# Consigne 1
Recopiez telles quelles les lignes des enregistrements, de celle qui contient « Trace the roads » jusqu'à celle qui contient « road 2 (unclassified): [(77,8),(57,440)] », toutes deux comprises.

# Bloc de texte
Nous souffrons de vieillir, de voir nos proches mourir pourtant c’est inéluctable. En pointant du doigt notre rapport confus à la matière périssable, à ce besoin complexé d’éternité et à l’évidence de notre impuissance face à une forme de transcendance, l’enseignement de Krishna, à défaut, pour l’instant, de nous aider à mieux vivre, pourrait-il nous apprendre à ‘mieux mourir’ ?

Passons (nous y reviendrons plus tard).

Nous arrivons à une phase plus intéressante de l’enseignement de Krishna, le cœur peut être même de celui-ci.

  1. Renoncer à agir ou agir dans le renoncement?

Extrait de : Songe à la douceur, Clémentine Beauvais.

Selon Krishna, tout est « Agir ».

« En vérité, personne ne demeure, fût-ce un instant, sans agir » Chant 3, 4.

L’homme est enchainé à un flux d’agir, la vie est action, mouvement et malgré nous, nous sommes mus.

Ce dont il est question dans le contexte du poème, c’est de la théorie du karman.

« (…) Le monde est lié parla chaine des actes. En vertu de cela accomplis ce que tu as à faire, mais libre de tout attache. » Chant 3, 19.

Puisque l’homme est prisonnier de ce flux et y participe, il n’est pas question pour Krishna de laisser Arjuna partir s’isoler dans la forêt et devenir un renonçant abandonnant ainsi ses responsabilités. Les questions suivantes vont alors se poser : Comment faire ? Si l’action s’impose à moi, dois-je abandonner mes espoirs de liberté?

La sagesse, telle que Krishna va l’enseigner est de développer la capacité d’agir selon son propre devoir, en vertu d’un bien supérieur à celui de chacun, dans l’abandon des fruits de ses actions et dans l’oubli total d’un soi qui serait identifié à l’égo, au besoin de posséder, de s’approprier des biens évanescents ou des mérites éphémères.

« Les ignorants ne s’attachent qu’au résultats de leur acte. Que le sage agisse dans le détachement avec pour perspective le bien-être du monde » Chant 3, 25.

Cette parole mériterait d’être davantage enseignée aujourd’hui.

Agir de façon désintéressée, cela semble à la portée de chacun…

  1. Krishna et la critique du matérialisme : un désir aveuglé à la source de tous les maux.

# Données de travail
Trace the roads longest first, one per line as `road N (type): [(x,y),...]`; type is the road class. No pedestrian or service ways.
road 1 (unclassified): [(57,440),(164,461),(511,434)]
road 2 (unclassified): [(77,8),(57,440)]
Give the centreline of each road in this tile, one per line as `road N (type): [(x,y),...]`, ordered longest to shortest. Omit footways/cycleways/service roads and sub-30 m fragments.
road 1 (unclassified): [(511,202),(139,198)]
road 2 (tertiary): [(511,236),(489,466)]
---
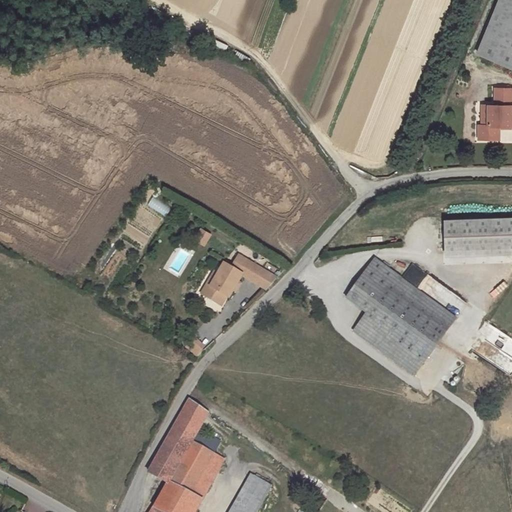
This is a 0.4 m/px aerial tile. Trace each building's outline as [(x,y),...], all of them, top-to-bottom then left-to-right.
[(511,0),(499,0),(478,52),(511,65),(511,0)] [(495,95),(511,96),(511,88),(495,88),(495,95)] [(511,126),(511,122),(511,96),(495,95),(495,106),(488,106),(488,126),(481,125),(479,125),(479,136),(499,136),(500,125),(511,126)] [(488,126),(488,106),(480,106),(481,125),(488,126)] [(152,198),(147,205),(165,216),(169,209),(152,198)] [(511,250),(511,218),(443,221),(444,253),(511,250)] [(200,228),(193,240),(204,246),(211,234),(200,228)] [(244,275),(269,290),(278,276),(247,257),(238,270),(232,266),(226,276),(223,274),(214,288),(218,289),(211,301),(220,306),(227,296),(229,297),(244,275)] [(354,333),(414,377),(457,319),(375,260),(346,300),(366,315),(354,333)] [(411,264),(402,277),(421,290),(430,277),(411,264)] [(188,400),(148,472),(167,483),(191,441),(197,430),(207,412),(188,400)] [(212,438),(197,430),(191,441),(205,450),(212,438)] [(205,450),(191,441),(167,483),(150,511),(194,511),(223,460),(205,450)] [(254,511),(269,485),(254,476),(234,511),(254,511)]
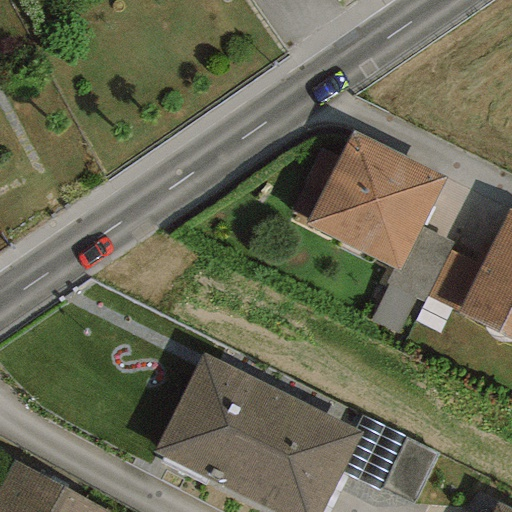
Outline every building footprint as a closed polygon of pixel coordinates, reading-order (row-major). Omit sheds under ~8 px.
==
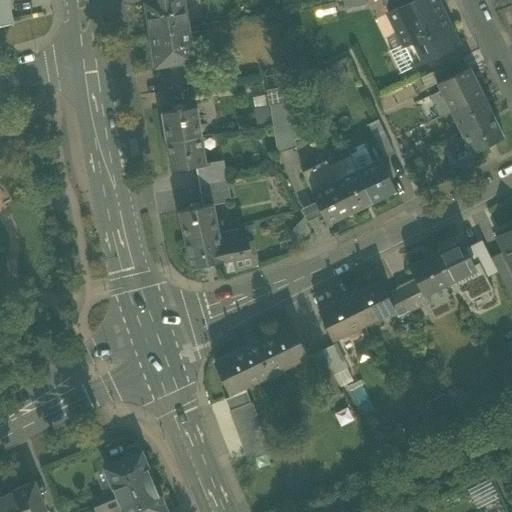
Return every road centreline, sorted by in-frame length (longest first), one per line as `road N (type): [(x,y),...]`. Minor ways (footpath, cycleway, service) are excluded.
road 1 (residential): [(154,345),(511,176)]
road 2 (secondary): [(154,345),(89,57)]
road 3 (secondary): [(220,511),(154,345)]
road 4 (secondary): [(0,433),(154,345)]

# Consigne 2
Poursuivez le texte sur l'enseignement de Krishna à partir de sa dernière phrase.

# Résultat obtenu 1
Trace the roads longest first, one per line as `road N (type): [(x,y),...]`; type is the road class. No pedestrian or service ways.
road 1 (unclassified): [(57,440),(164,461),(511,434)]
road 2 (unclassified): [(77,8),(57,440)]

# Résultat obtenu 2
Si Arjuna est clairement au bord du suicide au début de notre histoire, c’est parce qu’en oubliant qu’il est mû par un principe qui lui est supérieur, il s’est identifié à une petite partie de lui, l’égo, le « Moi », qui se croit auteur de ses actes. Ce « Moi » ignorant, vit son rapport au monde sur le mode du désir de consommation, de possession, d’appropriation et comme le propre du désir est de se démultiplier à l’infini et de rester dans l’insatisfaction (vous avez dû entendre parler des soucis de Don-Juan), tous biens matériels ou choses appartenant au monde sensible étant périssables, il génère dans l’esprit une grande confusion, et l’homme tombant dans les pièges d’un activisme épuisant, se retrouve face à l’absence de sens, au vide intérieur.

« L’éternel ennemi qui obscurcit l’intelligence du sage, C’est lui le désir, cet insatiable feu. » Chant 3, 38-39

  1. Du déterminisme vers la liberté, un Yoga transformateur et subversif.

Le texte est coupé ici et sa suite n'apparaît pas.